Dal Messaggero al Sole 24Ore fino a Sky Tg24, dal 2010 cronisti con la passione per il jazz e il blues hanno creato un ensemble. Il 21 novembre il gruppo romano al Cotton Club di Roma
Meglio uno scoop o una hit? E' il grande dilemma della 'Scoop Jazz Band', band romana nata dall'idea di un gruppo di talentuosi giornalisti uniti dalla passione del jazz e del blues. L'idea nasce nel 2010 per iniziativa di Dino Pesole, editorialista del Sole24ore, Antonio Troise, vice direttore del Quotidiano del Sud, Romano Petruzzi, consulente del lavoro, e Stefano Sofi, già giornalista del Messaggero. Ospite dell'Adnkronos insieme ad altri componenti della band (Massimo Leoni, cronista e commentatore politico per Skytg24, Stefano Abitante e Sebastiano Forti, musicisti professionisti) il gruppo racconta cosa unisce la professione giornalistica e il jazz: "Il giornalismo è un esercizio professionale complesso che richiede esercizio, competenza e una grande dose di improvvisazione, tutte cose che ritroviamo nel jazz", spiega Dino Pesole.

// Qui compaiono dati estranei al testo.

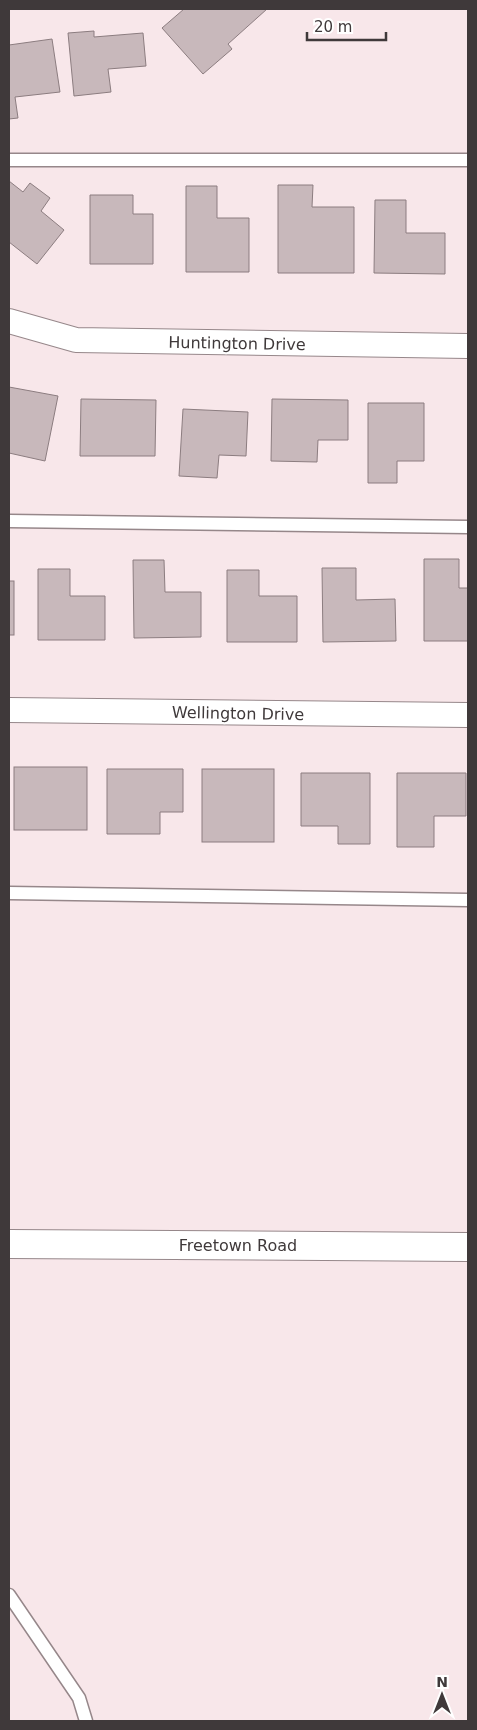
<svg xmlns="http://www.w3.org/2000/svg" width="477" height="1730" font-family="'DejaVu Sans',sans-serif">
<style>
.building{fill:#c8b8bb;stroke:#8c7d80}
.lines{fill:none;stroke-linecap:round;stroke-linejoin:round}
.service-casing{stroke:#96878a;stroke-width:15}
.minor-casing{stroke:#96878a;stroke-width:26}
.tertiary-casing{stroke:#96878a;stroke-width:30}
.service{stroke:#fff;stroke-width:12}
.minor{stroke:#fff;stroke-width:24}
.tertiary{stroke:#fff;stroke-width:28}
.labels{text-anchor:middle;stroke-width:4;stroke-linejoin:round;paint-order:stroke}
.street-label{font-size:16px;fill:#3f393a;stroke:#fff}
</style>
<rect width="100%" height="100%" fill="#f8e7ea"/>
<g class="building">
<polygon points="184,9 267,9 228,44 232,49 203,74 162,28"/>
<polygon points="94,31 94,37 143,33 146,66 108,69 111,92 74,96 68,33"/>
<polygon points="52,39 60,92 15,97 18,118 9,119 9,45"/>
<polygon points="9,181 23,192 30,183 50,198 41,211 64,230 37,264 9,242"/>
<polygon points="278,185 313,185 312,207 354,207 354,273 278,273"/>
<polygon points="186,186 217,186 217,218 249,218 249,272 186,272"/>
<polygon points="90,195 133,195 133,214 153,214 153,264 90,264"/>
<polygon points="375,200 406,200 406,233 445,233 445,274 374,273"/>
<polygon points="9,387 58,396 45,461 9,453"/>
<polygon points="81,399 156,400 155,456 80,456"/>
<polygon points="272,399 348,400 348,440 318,440 317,462 271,461"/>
<polygon points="368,403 424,403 424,461 397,461 397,483 368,483"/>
<polygon points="183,409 248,412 246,456 219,455 217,478 179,476"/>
<polygon points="424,559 459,559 459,588 468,588 468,641 424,641"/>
<polygon points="133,560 164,560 165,592 201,592 201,637 134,638"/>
<polygon points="322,568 356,568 356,600 395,599 396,641 323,642"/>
<polygon points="38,569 70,569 70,596 105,596 105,640 38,640"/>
<polygon points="227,570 259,570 259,596 297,596 297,642 227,642"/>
<rect x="9" y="581" width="5" height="54"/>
<rect x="14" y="767" width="73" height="63"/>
<polygon points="107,769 183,769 183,812 160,812 160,834 107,834"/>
<rect x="202" y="769" width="72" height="73"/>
<polygon points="301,773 370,773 370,844 338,844 338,826 301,826"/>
<polygon points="397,773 466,773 466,816 434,816 434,847 397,847"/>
</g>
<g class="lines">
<defs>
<g id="service">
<polyline points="9,160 468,160"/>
<polyline points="9,521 468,527"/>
<polyline points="9,893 468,900"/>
<polyline points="9,1595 79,1698 86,1721"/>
</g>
<g id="minor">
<polyline points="9,321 76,340 468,346"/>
<polyline points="9,710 468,715"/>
</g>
<polyline id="tertiary" points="9,1244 468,1247"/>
</defs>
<use href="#service" class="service-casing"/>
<use href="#minor" class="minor-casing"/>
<use href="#tertiary" class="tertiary-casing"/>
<use href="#service" class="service"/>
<use href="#minor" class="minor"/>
<use href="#tertiary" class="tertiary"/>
</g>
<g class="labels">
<g class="street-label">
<text transform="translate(237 343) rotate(1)" y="6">Huntington Drive</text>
<text transform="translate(238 713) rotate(1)" y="6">Wellington Drive</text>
<text x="238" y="1251">Freetown Road</text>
</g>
</g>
<rect width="477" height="1730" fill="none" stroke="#3f393a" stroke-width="20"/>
<g transform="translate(442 1695)" stroke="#ffffff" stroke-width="4" paint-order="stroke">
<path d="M0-4L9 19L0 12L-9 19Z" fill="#3f393a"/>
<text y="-8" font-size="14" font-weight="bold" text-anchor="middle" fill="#3f393a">N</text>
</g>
<path d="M307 32v8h79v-8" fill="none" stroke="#3f393a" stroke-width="2.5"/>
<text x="314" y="32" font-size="15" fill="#3f393a" stroke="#ffffff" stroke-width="4" paint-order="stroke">20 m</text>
</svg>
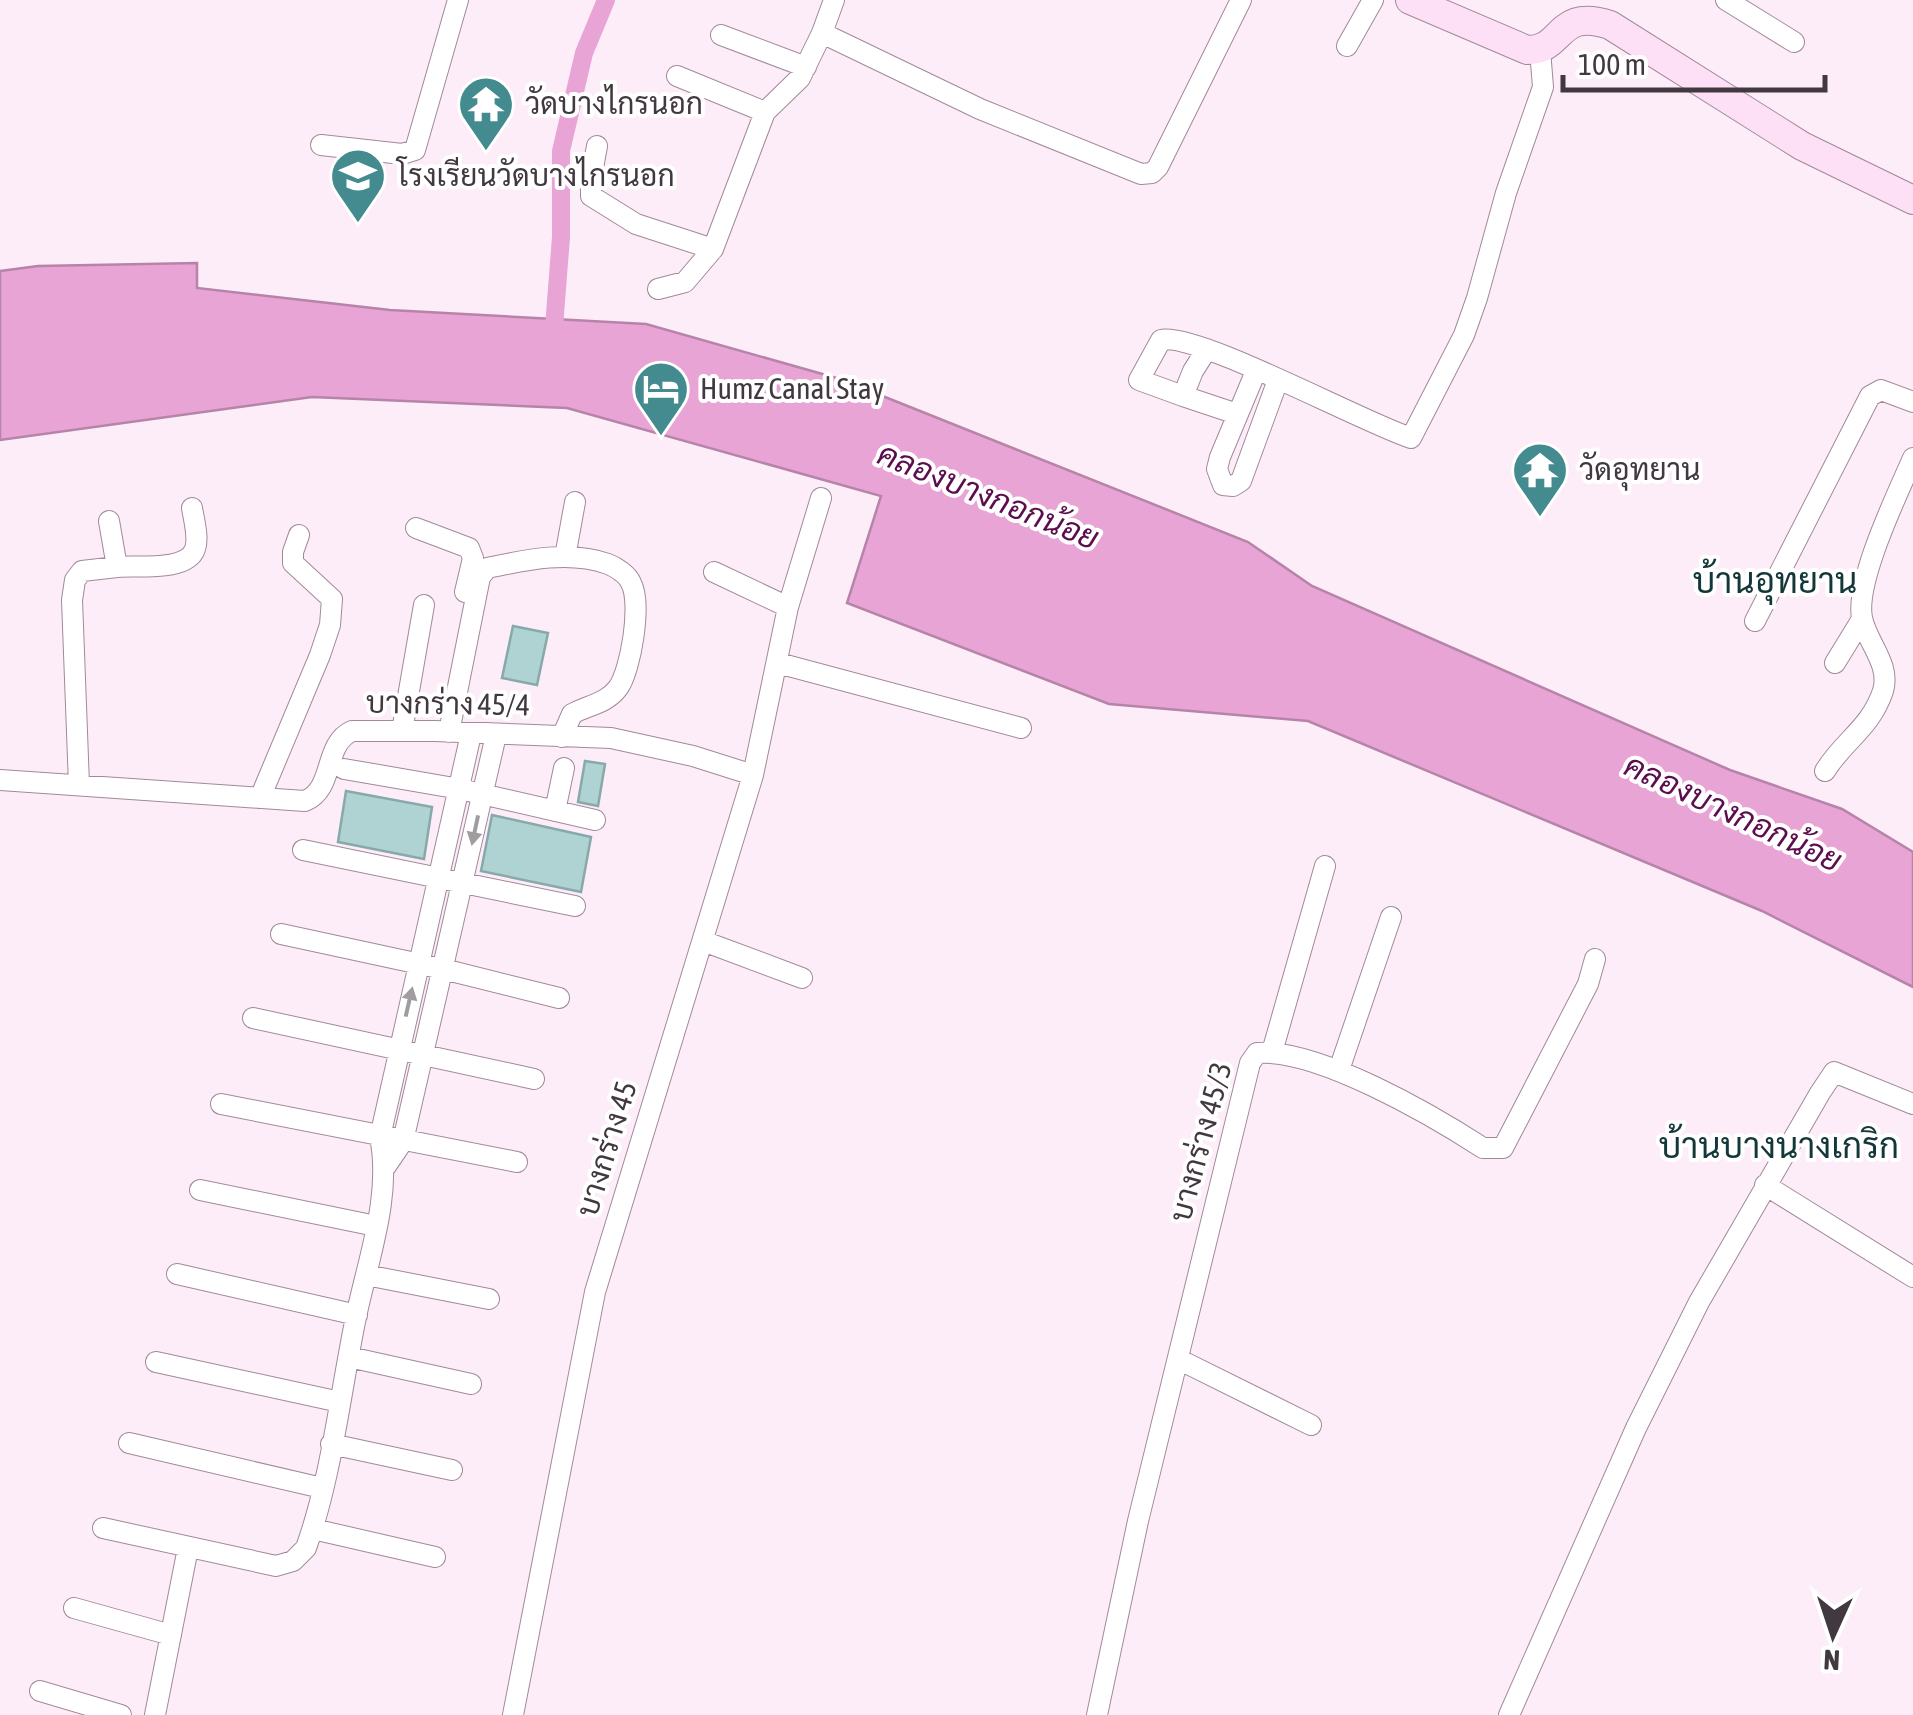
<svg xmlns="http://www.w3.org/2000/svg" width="1913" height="1715" viewBox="0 0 1913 1715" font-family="'Asap Condensed',Sarabun,sans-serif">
<rect width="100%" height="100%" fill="#fdedf8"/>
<path fill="#e8a4d5" stroke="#b684a8" stroke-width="2.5" d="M197 263V288L390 310 646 324 840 379 1248 542 1312 586 1730 770 1842 809 1913 852V987L1762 911 1308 721 1109 704 847 603 881 496 567 408 312 397 0 440V271L38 266Z"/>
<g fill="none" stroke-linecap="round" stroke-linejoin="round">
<path stroke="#e8a4d5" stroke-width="18" d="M553 340 561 237V151L584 53 606 0"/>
</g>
<path fill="#afd2d3" stroke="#87a9aa" stroke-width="2.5" d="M513 626 548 633 537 685 502 678Z
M585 761 605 764 598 806 578 802Z
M346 791 432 807 424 859 338 842Z
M492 815 591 837 581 892 481 871Z"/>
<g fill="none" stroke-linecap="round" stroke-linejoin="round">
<g stroke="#a1899a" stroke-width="22">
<path id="street" d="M1726 0 1794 42
M822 33 834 0
M721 35 806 67
M1347 46 1373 0
M677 76 765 112
M321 145 402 154 415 150 458 0
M597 146 591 179V196L636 224 713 249 765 112 800 78 822 33 980 109 1141 174 1152 173 1158 167 1241 0
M658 289 685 282 713 249
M1207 349 1193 371 1183 396 1237 414
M1256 371 1220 457 1217 469 1223 485 1233 486 1241 481 1278 380
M1183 396 1139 380 1161 340C1194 331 1364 423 1411 438L1464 335 1477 298 1506 193 1543 87 1540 50
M416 528 469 548 473 558 465 592
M565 557 575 502
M117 567C137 565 187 572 195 549 199 538 194 520 192 508
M714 572 788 607
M1755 621 1870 396 1881 390 1913 402
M778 663 1021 728
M1835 663 1862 619
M402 731 424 605
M449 732 480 577 487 568C525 560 569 550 608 564 616 567 628 575 631 583 642 603 631 670 618 688 606 704 588 705 572 714L562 737
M344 769 460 789 595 820
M1825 771C1844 740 1870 729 1883 691 1891 664 1867 643 1862 618 1855 581 1897 495 1913 458
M0 780 305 801C335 789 323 744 352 731H435L611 738 693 756 753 775
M79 785 72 600 75 580 82 571 117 567 109 521
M260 798 320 655 330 625 332 599 293 563V552L299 535
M555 811 564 768
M303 850 575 906
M281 934 443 969 559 998
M703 941 802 978
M253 1018 534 1079
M1272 1052 1325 866
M1339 1070 1391 917
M221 1104 517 1162
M386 1166 403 1141 496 735
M1765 1185 1913 1277
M200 1190 376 1226
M177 1274 357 1315
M366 1275 489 1299
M349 1357 471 1384
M1178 1359 1311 1425
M156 1362 340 1402
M129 1443 322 1488
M331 1444 452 1470
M103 1528 276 1566 293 1561 306 1548C332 1475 340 1394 356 1317 368 1259 392 1196 380 1137L471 734
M313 1529 435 1557
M74 1608 171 1635
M40 1691 121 1715
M155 1715 188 1548
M513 1715 595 1292 753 775 788 607 821 498
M1097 1715 1138 1521 1250 1063 1257 1053C1317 1048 1432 1115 1483 1148H1503L1588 984 1595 959
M1509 1715 1636 1428 1699 1302 1820 1093 1834 1072 1913 1104"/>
</g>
<g stroke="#a1899a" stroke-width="30">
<path id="secondary" d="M1410 0 1527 50C1564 51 1556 7 1610 25L1802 146 1913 200"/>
</g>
<use href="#street" stroke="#fff" stroke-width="20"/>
<use href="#secondary" stroke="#fde0f5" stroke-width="28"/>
</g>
<defs><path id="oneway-solid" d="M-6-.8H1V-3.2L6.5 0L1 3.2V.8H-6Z" transform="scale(2.5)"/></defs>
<g fill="#a09c9f">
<use href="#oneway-solid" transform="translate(475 830) rotate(102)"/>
<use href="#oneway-solid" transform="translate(409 1002) rotate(-77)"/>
</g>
<defs>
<g id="temple-pin" transform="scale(2.875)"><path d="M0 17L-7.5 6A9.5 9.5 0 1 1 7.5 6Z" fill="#448b90" stroke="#fff"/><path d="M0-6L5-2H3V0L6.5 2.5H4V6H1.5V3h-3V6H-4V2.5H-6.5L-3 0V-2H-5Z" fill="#fff"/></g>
<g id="school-pin" transform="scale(2.875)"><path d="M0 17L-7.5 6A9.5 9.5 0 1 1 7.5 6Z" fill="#448b90" stroke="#fff"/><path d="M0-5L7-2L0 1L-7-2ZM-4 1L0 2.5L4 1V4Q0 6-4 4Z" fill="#fff"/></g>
<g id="hotel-pin" transform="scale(2.875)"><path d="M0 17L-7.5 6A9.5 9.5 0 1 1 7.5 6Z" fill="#448b90" stroke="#fff"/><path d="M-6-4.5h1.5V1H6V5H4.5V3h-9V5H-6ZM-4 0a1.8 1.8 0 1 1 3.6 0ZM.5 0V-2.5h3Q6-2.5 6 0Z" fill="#fff"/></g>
</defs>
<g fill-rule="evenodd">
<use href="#temple-pin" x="486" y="104"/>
<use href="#school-pin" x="358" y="176"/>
<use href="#hotel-pin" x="661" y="389"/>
<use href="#temple-pin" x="1540" y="470"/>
</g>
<g text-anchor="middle" stroke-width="8" stroke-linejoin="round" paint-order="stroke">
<g font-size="30" fill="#42383f" stroke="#fff" text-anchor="start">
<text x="525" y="114">วัดบางไกรนอก</text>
<text x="397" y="186">โรงเรียนวัดบางไกรนอก</text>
<text x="700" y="399">Humz Canal Stay</text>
<text x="1579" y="480">วัดอุทยาน</text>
</g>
<g font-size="30" fill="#42383f" stroke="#fff">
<text transform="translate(448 704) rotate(1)" y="10">บางกร่าง 45/4</text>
<text transform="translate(1201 1142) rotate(-75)" y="10">บางกร่าง 45/3</text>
<text transform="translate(607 1149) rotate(-73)" y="10">บางกร่าง 45</text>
</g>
<g font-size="32" font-style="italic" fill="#5b0d4d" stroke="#fff">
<text transform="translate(988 496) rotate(22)" y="11">คลองบางกอกน้อย</text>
<text transform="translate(1733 813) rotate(25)" y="11">คลองบางกอกน้อย</text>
</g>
<g font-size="35" fill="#143739" stroke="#fff">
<text x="1775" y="593">บ้านอุทยาน</text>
<text x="1779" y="1158">บ้านบางนางเกริก</text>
</g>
</g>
<g transform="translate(1833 1635) rotate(183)" stroke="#ffffff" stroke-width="8" paint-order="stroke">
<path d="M0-8L18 38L0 25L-18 38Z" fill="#42383f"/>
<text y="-15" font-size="28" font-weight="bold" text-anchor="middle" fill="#42383f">N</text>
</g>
<path d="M1563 75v15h262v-15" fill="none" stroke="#42383f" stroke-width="5"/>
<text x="1578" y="75" font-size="30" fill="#42383f" stroke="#ffffff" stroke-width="8" paint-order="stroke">100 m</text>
</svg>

La band propone un repertorio misto di successi del repertorio standard jazz e classici blues e swing con reinterpretazioni originali, sia sul versante ritmico che su quello melodico. "Lavorare in un giornale è un po' come lavorare in una band, ognuno fa il suo pezzo e alla fine il prodotto finale è il risultato collettivo che troviamo in edicola o in tv", dice Antonio Troise all'Adnkronos. "Sono due mestieri nei quali si improvvisa molto spesso", scherza Massimo Leoni, volto di Sky Tg24. Ma è "una gran fortuna, sia umana che professionale, poter condividere la passione per la musica dopo 34 anni al Messaggero", assicura Stefano Sofi. Anche dal punto di vista dei musicisti, il connubio è prospero. "Lavorare con i giornalisti è meglio, per certi aspetti -spiega Stefano Abitante, trombettista- Tra noi si crea una grande alchimia e non c'è la competitività che talvolta esiste tra musicisti, mai uno screzio".
La Scoop Jazz Band, raccontano i protagonisti, ha un seguito di pubblico molto affezionato, dato anche dalla rete di conoscenze che i cronisti hanno intessuto negli anni della loro attività lavorativa, ed ha all'attivo moltissime esibizioni di rilievo, come quella alla Camera dei Deputati nel 2019 e quella a Castel Gandolfo davanti al presidente della Repubblica Sergio Mattarella. "La giornata era dedicata alla disabilità, chiedemmo al portavoce del presidente che musica preferissero e ci chiese di far ballare il pubblico. Ci trovammo davanti circa 600 ragazzi che ballavano. Fu molto emozionante", raccontano all'Adnkronos.
Ed ora, i 'cronisti crooner' non si fermano: imbracciate percussioni, tromba e voce, insieme agli altri componenti della band (Donatella Cambuli alla voce, Guido Cascone alla batteria, Antonello Mango al basso e Michelangelo Marinelli al sax Baritono), il 21 novembre saranno infatti al Cotton Club di Roma, mentre a dicembre suoneranno all'Arciliuto, gioiellino nel centro della Capitale.
L'ironia non manca, le esperienze alle spalle nemmeno, ma quando chiedi i sogni nel cassetto alla Scoop Jazz Band, fioccano risposte entusiaste: "Suonare ancora insieme per altri trent'anni", dice qualcuno. "Avere i Maneskin come gruppo spalla nel prossimo concerto", ironizza qualche altro. "Suonare in una grande capitale europea, ad Istanbul già l'abbiamo fatto", aggiunge un altro ancora. E alla domanda se sia meglio uno scoop o una hit, la risposta dei cronisti è unanime: "Meglio una hit della Scoop!".